**Exercise:**
From the rows below, extract every line containing the word "largest", and copy each such line unchanged.

== Records for the exercise

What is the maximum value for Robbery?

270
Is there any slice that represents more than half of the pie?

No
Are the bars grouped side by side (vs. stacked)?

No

====
== Records for the exercise

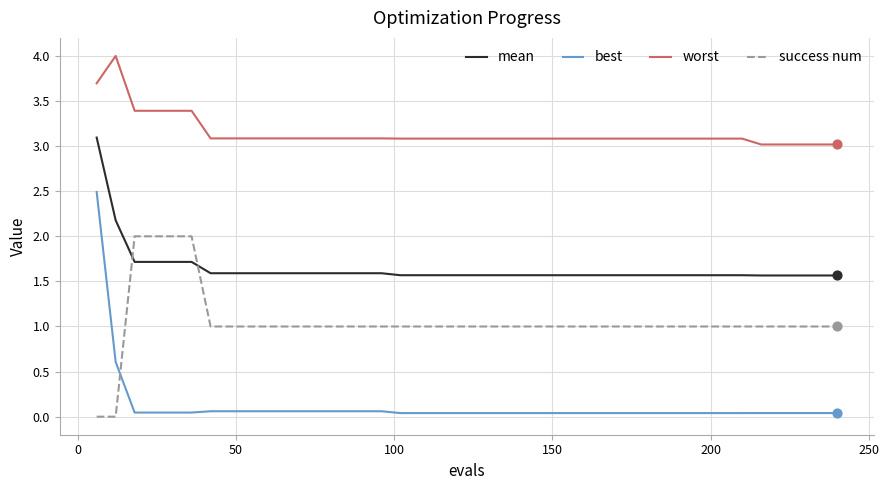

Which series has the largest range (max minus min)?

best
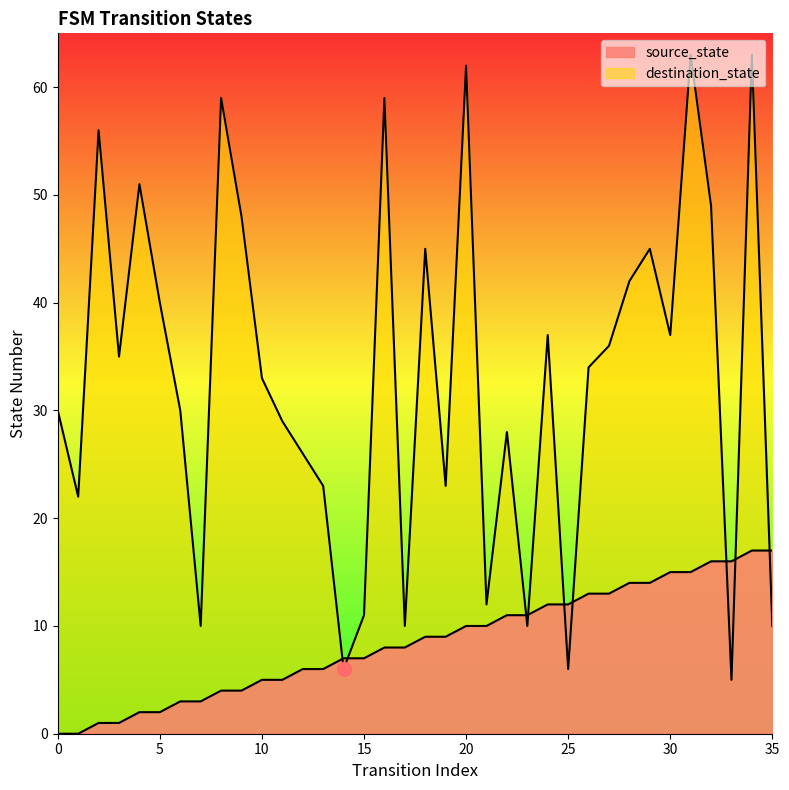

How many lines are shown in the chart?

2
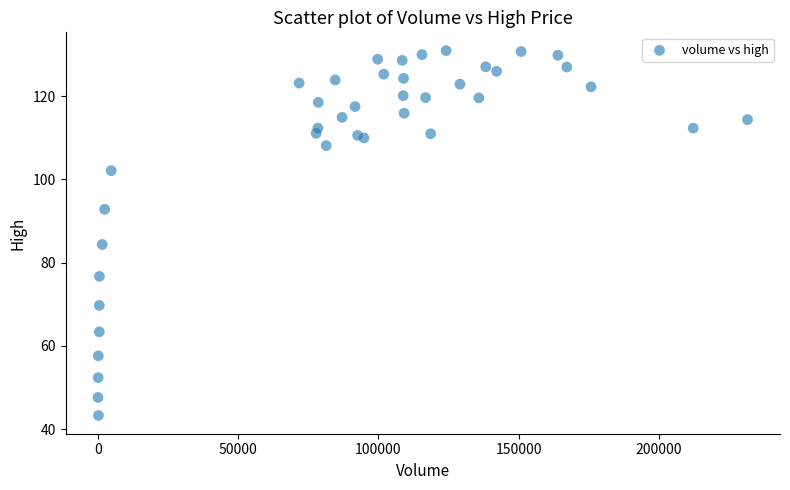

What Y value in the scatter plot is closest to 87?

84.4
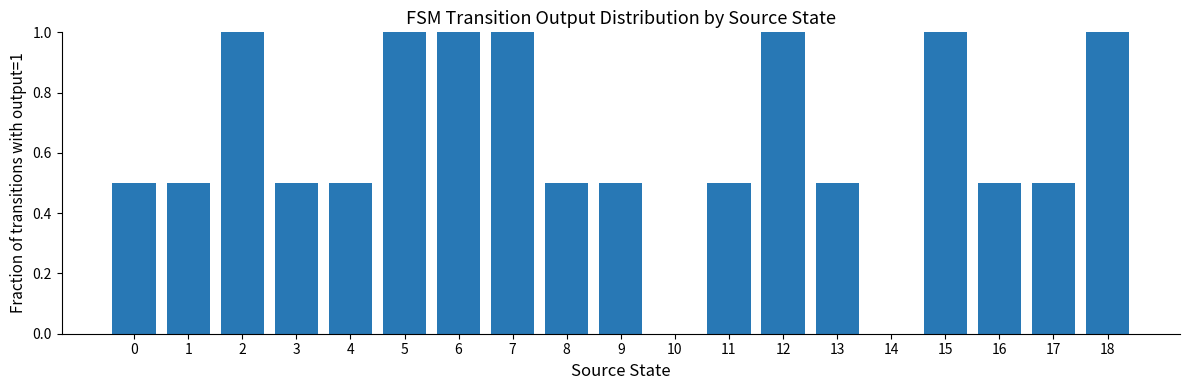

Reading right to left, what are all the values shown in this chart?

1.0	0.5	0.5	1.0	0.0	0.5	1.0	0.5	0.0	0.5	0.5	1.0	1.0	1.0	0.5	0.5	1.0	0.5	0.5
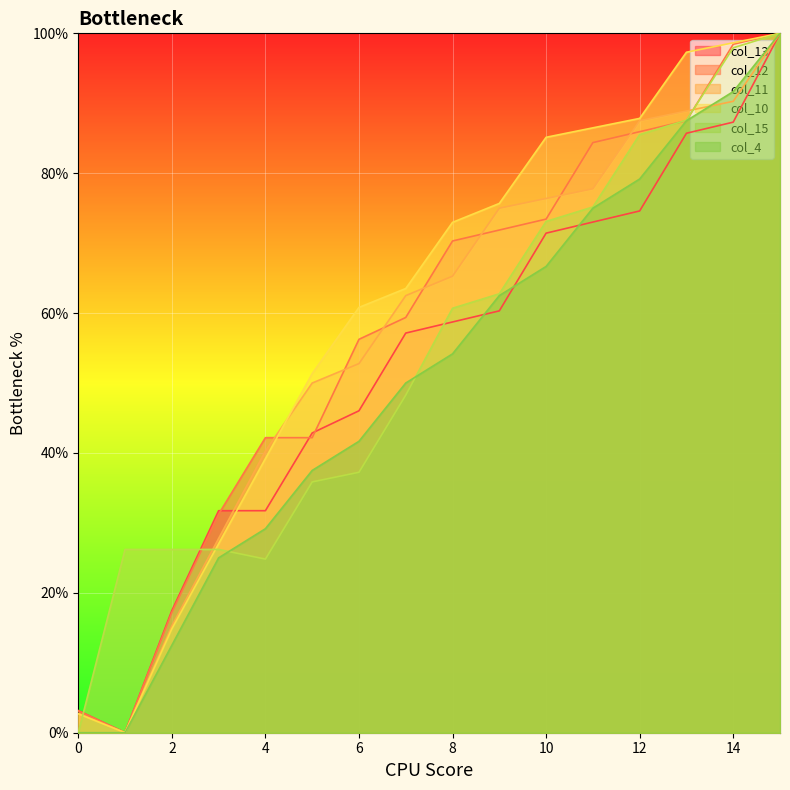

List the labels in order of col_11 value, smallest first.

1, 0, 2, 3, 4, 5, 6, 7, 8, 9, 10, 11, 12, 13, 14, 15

====
== Records for the exercise

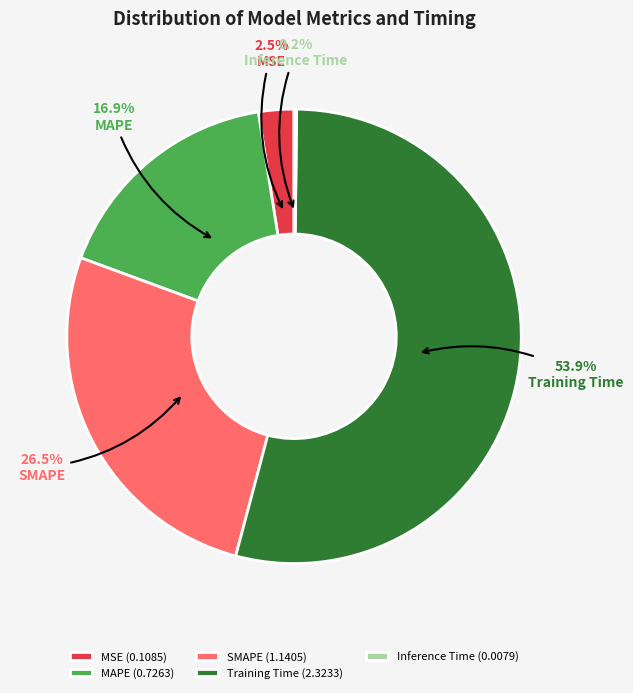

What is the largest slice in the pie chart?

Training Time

====

**Output of the task:**
Which series has the largest range (max minus min)?
What is the largest slice in the pie chart?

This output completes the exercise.